A to Z Challenge: Fictional Favorites, Day 10

J is for — Jane from Charlotte Bronte’s Jane Eyre.

I first read Jane Eyre in junior high English. It was on one of those required reading lists containing books that, for my age group, were more often than not, shall we say… uninteresting. I fully expected Jane Eyre to fall into that category, and because it was the thickest book on the list, decided to read it first to get it out of the way. To my amazement, I discovered that I actually liked it and soon became engrossed in the travails of Jane and Mr. Rochester, and the mystery at Thornfield. I learned a valuable lesson from the experience: read before you judge.

Jane has so many wonderful qualities — honesty, forthrightness, courage. I love her perseverance, her resilience, and her kindness in forgiving those who have wronged her. She is a great reminder to a world that glorifies perfect faces and bodies that it is beauty on the inside that counts.
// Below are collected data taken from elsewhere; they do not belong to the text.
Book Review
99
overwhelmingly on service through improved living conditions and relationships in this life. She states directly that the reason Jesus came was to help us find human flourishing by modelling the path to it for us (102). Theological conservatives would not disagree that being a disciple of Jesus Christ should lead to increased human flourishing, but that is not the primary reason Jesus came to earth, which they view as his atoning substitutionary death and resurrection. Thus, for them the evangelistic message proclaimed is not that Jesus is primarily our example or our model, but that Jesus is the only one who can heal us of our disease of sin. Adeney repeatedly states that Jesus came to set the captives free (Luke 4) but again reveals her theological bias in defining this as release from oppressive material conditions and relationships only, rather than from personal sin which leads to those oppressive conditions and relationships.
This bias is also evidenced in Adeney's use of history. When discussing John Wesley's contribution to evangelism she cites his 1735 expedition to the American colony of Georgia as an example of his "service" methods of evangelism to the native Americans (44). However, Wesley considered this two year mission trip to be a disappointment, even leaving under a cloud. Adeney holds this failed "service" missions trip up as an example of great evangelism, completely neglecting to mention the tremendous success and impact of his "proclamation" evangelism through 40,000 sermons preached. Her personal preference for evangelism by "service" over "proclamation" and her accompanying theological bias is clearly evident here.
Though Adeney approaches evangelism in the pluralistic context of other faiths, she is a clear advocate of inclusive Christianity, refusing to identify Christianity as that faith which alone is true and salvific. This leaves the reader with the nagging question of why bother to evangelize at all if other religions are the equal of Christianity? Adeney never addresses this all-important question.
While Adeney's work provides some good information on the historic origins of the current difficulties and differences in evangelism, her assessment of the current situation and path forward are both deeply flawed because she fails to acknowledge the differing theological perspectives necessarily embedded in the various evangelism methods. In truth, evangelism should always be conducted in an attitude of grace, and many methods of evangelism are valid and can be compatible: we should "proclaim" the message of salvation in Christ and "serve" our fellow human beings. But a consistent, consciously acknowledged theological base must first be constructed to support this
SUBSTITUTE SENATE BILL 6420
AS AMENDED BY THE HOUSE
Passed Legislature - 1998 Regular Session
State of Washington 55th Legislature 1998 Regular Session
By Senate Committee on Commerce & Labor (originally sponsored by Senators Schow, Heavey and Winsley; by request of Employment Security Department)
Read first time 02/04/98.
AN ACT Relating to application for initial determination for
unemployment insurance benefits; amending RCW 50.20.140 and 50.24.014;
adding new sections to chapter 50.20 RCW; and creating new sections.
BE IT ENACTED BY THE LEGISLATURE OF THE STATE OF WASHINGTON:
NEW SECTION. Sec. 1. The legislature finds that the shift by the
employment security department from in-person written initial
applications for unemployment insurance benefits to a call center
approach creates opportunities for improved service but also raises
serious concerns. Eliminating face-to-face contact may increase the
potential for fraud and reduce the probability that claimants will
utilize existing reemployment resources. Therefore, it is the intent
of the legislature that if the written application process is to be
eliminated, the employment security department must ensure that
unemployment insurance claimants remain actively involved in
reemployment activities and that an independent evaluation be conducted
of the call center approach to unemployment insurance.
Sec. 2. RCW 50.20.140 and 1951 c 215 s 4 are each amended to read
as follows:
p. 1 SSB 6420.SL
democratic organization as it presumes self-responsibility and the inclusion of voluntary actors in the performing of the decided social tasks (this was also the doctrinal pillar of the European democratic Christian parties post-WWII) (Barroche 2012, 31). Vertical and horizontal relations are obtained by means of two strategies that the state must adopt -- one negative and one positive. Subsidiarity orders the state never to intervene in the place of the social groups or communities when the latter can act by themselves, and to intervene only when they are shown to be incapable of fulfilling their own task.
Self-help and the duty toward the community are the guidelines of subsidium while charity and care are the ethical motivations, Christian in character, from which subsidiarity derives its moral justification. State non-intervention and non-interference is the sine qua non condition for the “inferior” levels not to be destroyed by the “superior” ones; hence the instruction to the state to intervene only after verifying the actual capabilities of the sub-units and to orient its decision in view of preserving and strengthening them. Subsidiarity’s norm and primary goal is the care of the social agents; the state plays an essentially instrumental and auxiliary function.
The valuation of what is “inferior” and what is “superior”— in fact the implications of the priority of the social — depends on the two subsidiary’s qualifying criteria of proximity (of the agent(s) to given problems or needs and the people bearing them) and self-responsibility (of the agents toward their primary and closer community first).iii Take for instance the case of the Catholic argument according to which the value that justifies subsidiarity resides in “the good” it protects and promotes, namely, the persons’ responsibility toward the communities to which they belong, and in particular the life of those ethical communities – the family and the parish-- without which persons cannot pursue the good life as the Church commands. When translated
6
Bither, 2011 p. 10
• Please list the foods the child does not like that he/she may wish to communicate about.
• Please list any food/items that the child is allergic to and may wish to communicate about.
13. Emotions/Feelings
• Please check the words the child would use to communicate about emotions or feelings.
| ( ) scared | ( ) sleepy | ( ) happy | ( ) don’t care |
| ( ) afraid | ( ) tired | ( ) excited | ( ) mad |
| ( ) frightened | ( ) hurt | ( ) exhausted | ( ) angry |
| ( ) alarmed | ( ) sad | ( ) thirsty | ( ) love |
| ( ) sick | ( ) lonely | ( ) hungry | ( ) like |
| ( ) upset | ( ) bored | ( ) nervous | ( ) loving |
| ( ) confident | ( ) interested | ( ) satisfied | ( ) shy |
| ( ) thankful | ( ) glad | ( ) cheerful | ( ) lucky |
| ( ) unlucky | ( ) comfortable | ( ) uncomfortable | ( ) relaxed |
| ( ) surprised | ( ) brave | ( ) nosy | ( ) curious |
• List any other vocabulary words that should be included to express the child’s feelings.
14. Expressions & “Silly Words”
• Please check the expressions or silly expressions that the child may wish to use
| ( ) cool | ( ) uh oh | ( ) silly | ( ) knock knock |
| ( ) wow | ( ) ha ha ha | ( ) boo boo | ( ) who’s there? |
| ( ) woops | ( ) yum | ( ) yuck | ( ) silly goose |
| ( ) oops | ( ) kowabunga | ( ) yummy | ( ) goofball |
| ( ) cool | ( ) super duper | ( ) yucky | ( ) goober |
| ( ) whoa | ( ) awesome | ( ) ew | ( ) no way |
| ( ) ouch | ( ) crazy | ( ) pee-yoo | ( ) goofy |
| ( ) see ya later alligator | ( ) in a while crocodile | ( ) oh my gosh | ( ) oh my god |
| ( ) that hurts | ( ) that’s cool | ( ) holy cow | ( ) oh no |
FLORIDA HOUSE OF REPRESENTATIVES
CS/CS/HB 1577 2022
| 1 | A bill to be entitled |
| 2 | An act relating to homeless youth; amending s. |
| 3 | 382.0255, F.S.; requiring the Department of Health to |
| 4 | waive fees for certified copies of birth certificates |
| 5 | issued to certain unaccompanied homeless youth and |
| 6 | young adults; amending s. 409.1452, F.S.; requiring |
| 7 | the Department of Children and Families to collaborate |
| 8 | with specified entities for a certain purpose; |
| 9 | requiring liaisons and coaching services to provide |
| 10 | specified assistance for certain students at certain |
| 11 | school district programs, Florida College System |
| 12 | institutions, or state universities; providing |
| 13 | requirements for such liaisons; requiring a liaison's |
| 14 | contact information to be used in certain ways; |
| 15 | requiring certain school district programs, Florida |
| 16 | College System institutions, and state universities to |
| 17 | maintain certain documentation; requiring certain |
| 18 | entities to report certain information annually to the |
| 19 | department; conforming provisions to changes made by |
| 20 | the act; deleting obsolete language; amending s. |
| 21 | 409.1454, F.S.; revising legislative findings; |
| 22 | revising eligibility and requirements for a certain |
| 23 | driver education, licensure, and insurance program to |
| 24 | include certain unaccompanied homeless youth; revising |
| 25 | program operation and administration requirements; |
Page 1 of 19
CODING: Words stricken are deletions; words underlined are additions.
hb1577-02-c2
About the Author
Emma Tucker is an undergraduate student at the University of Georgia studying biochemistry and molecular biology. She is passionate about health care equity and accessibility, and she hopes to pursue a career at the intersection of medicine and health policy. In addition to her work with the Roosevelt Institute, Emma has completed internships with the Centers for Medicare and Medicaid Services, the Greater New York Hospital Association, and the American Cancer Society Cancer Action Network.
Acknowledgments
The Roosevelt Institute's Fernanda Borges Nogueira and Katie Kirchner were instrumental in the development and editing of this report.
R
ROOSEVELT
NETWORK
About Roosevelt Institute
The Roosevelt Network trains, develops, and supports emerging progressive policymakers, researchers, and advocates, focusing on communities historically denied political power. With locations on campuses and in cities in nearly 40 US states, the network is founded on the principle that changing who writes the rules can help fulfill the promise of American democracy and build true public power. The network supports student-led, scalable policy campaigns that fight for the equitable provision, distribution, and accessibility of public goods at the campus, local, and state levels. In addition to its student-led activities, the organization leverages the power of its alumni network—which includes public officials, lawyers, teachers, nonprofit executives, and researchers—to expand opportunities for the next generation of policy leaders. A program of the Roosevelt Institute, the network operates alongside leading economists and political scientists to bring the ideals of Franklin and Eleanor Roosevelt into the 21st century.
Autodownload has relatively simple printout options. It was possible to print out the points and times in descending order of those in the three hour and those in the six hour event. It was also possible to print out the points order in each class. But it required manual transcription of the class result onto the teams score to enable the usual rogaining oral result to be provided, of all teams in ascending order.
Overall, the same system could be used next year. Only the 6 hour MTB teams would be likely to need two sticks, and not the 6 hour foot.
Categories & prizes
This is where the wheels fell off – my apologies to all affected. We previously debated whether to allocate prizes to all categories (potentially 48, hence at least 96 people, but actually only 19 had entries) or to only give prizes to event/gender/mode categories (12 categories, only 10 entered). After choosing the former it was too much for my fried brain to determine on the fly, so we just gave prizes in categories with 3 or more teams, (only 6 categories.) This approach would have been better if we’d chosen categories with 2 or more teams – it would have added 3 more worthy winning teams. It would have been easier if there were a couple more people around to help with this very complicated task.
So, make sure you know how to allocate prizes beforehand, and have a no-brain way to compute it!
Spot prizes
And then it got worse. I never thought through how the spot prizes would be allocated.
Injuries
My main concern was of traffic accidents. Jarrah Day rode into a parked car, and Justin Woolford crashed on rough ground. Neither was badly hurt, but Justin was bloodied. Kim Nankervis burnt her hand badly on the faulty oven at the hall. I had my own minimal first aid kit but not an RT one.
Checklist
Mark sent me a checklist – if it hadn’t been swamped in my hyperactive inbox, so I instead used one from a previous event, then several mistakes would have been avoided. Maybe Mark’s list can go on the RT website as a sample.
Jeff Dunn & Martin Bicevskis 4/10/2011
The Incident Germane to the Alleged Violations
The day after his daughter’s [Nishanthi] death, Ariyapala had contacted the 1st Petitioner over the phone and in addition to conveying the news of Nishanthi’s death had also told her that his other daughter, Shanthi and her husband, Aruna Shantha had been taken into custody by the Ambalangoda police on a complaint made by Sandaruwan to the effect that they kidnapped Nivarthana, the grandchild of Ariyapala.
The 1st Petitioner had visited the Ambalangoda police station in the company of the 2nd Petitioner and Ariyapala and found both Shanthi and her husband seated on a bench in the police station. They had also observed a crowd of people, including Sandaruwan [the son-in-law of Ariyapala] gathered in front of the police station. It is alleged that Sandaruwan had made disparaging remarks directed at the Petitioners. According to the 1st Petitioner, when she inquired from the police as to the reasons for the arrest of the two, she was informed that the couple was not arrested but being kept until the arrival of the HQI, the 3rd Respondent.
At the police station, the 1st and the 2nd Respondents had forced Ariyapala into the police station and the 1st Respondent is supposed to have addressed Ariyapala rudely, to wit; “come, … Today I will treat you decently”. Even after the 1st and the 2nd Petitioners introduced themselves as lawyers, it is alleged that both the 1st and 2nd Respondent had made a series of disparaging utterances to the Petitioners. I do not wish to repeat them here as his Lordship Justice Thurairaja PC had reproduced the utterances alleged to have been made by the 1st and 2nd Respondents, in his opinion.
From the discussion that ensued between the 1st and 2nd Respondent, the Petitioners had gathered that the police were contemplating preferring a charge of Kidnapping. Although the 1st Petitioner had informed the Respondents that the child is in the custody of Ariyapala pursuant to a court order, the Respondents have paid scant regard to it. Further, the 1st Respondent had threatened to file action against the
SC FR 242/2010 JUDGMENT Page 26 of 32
Of the six movie versions I’ve seen, I think I like the 2006 BBC Masterpiece Theater production with Ruth Wilson and Toby Stephens the best. They have great chemistry, and everything is well done — the brooding atmosphere, the harrowing suspense, and romantic tension with scenes that aren’t overdone. Wilson is perfect as Plain Jane, both strong and vulnerable. There are moments after her encounters with Mr. Rochester when she positively glows, no longer plain but young and pretty and in love. Stephens reminds me of a rougher Hugh Jackman, with enough presence and just enough attractiveness, but not too much, to keep things interesting.

Ruth Wilson and Toby Stephens as Jane Eyre and Edward Rochester in Jane Eyre, BBC, 2006

Ruth Wilson and Toby Stephens as
Jane Eyre and Edward Rochester
in Jane Eyre, BBC, 2006
Photo Credit: http://www.bbc.co.uk


17 thoughts on “A to Z Challenge: Fictional Favorites, Day 10

  1. I agree that Jane is a strong and interesting character. Have you read The Tenant of Wildfell Hall, by Jane’s sister Anne Bronte? It’s my favourite book from the Brontes, and features another great heroine.


  2. As soon as I saw what your post was about I thought of Ruth Wilson. So glad we agree on the best adaptation! Though I liked Samantha Morton too – can’t remember who her Rochester was.


  3. I’m reading Jane Eyre right now and I’m absolutely loving it! Kindle says I have about an hour and a half left to read and oh, I don’t want to see it go away. The film adaptation you suggest is actually exactly how I imagined Mr. Rochester! After I finish with the book, I’ll definitely give this film a look. Thanks! ^__^


  4. I love Jane Eyre, and I completely agree the 2006 Adaptation is great and seems really under appreciated. I thought they really got the emotions across, and Toby Stephens for me seemed the perfect Rochester, eccentric and brooding, with enough charm to pull off Rochester’s stranger qualities.